From Silence to Subtitles: A Raspberry Pi That Listens So You Don’t Have To
News, News & Feeds intermediate, raspberry pi, Tech 1
In a recent post on Reddit, u/andymassey using a Raspberry Pi, created a captioning tool that auto-transcribes phone calls and room conversations for their deaf father! It tackles a realy, everyday problem using an elegant bit of maker ingenuity. Practical, thoughtful and quietly impressive.
What They Built (And Why I Can Read Your Sighs of Relief )
At its core, this project turns a Raspberry Pi into a dedicated, always-on captioning device. Audio goes in, text comes out, automatically transcribed in real time and displayed. It doesn’t need a phone, laptop or any cloud-processing/storage!

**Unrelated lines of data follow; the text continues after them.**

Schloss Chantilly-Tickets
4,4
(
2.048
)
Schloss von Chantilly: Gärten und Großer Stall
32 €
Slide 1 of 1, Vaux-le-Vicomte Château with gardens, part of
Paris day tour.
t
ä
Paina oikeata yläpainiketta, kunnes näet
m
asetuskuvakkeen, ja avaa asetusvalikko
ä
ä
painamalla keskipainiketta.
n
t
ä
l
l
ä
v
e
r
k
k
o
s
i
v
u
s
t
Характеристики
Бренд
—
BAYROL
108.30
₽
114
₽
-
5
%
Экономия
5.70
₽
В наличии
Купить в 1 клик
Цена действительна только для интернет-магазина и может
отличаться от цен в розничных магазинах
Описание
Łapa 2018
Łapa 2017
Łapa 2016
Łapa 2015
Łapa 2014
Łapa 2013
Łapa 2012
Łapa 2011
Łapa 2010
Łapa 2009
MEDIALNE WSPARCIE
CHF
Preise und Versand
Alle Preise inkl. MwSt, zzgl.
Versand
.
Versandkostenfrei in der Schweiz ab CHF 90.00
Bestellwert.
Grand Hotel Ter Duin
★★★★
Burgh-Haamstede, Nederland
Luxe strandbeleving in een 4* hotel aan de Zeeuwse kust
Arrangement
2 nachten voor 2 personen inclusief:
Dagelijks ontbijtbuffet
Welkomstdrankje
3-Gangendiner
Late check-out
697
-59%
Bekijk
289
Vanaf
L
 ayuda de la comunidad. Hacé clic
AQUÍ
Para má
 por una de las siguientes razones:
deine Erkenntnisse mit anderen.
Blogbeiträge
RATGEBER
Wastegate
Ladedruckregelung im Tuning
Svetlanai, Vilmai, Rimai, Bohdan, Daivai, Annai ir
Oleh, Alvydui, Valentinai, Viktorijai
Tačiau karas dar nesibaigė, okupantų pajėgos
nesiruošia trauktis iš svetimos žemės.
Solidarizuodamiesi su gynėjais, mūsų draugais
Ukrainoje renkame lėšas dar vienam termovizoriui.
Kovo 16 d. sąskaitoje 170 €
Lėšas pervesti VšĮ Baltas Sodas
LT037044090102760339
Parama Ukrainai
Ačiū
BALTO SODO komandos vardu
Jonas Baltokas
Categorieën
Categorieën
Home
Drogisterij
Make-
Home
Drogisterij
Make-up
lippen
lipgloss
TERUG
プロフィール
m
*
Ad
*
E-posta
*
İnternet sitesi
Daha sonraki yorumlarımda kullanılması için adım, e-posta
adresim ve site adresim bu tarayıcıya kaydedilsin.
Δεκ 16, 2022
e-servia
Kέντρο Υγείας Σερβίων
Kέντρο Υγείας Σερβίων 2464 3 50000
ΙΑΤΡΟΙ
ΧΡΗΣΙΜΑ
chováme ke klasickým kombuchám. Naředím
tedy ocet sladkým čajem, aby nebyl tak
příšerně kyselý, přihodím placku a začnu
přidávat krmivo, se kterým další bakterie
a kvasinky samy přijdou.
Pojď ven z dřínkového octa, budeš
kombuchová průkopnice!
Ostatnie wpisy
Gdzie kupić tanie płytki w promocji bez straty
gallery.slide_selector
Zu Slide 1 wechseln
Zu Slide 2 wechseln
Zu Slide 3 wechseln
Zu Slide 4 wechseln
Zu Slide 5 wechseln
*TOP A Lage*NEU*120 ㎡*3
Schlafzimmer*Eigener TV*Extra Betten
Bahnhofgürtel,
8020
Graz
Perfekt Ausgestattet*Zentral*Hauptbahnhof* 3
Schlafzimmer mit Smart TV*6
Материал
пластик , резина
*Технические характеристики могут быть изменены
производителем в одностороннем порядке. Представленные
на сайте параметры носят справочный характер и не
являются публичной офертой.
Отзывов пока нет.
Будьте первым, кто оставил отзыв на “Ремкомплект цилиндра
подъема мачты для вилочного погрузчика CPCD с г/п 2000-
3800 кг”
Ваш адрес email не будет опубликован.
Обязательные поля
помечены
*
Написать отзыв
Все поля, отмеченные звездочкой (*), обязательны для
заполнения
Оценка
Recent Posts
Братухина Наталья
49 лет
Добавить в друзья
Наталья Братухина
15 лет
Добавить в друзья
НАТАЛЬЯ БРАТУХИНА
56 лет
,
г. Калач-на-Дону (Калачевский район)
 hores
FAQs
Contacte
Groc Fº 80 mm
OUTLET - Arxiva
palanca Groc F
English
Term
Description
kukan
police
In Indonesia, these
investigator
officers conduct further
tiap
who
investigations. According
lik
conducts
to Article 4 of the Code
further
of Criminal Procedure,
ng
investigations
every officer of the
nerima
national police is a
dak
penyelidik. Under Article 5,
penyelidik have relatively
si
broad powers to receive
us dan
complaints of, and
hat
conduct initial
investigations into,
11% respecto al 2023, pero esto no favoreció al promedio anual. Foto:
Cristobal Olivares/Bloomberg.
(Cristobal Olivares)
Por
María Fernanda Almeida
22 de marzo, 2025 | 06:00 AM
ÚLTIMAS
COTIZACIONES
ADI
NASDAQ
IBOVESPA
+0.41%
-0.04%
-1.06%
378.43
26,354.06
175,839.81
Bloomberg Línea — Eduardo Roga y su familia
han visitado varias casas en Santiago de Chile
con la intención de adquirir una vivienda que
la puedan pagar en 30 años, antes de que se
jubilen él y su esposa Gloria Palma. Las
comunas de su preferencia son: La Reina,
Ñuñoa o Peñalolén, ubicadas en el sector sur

Instead of bundling this into a bloated “smart” assistant, the creator focused on a single job: live transcription. That makes it ideal for meetings, workshops, lectures, or accessibility use cases where captions aren’t a nice-to-have, but essential. It’s a purpose-built appliance in the truest sense. It’s also a reminder that accessibility-focused builds are often the most human projects in the maker space. This isn’t about flashing LEDs or raw performance, it’s about enabling clearer communication. That’s a big win, and frankly, more projects should aim here.
What's Next?
The next evolution? Portability and privacy. A battery-powered version with a small e-ink or OLED display would make this perfect for classrooms or conferences. On the software side, experimenting with fully offline speech-to-text models could turn this into a zero-internet, privacy-first caption box.
You can test out this project with some of the links in the original post to help the OP better this project for their father!

2026-03-04 @ 14:23
That’s such a clever project. It really highlights how accessible technology can be when you think about solving specific needs like that.